→ Problem statement
In the records below, find the line holding "right shoulder: (623, 319)" and the line holding "right eye: (398, 101)". Set down both, with every line between them, exactly.

Saved entries:

..........

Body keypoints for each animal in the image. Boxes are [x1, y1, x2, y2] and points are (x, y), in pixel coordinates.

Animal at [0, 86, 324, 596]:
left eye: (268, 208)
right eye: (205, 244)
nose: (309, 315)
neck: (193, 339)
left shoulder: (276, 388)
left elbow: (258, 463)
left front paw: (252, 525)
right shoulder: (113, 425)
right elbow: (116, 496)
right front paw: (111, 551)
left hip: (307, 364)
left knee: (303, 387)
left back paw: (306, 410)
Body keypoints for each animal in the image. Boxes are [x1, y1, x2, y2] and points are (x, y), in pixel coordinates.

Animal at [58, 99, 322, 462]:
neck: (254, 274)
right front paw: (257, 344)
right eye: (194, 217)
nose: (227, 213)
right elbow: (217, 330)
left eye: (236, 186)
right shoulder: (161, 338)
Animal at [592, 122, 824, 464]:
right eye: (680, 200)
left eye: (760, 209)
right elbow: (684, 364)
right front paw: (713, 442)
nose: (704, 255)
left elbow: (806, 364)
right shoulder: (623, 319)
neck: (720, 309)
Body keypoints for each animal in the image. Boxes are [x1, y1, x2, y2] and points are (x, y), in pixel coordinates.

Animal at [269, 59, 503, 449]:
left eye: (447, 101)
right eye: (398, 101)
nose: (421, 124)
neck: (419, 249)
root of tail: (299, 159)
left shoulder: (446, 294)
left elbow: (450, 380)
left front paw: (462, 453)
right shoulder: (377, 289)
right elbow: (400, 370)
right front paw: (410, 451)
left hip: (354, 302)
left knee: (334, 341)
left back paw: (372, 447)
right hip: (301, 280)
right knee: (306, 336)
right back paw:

..........

→ Result
right shoulder: (623, 319)
neck: (720, 309)
Body keypoints for each animal in the image. Boxes are [x1, y1, x2, y2] and points are (x, y), in pixel coordinates.

Animal at [269, 59, 503, 449]:
left eye: (447, 101)
right eye: (398, 101)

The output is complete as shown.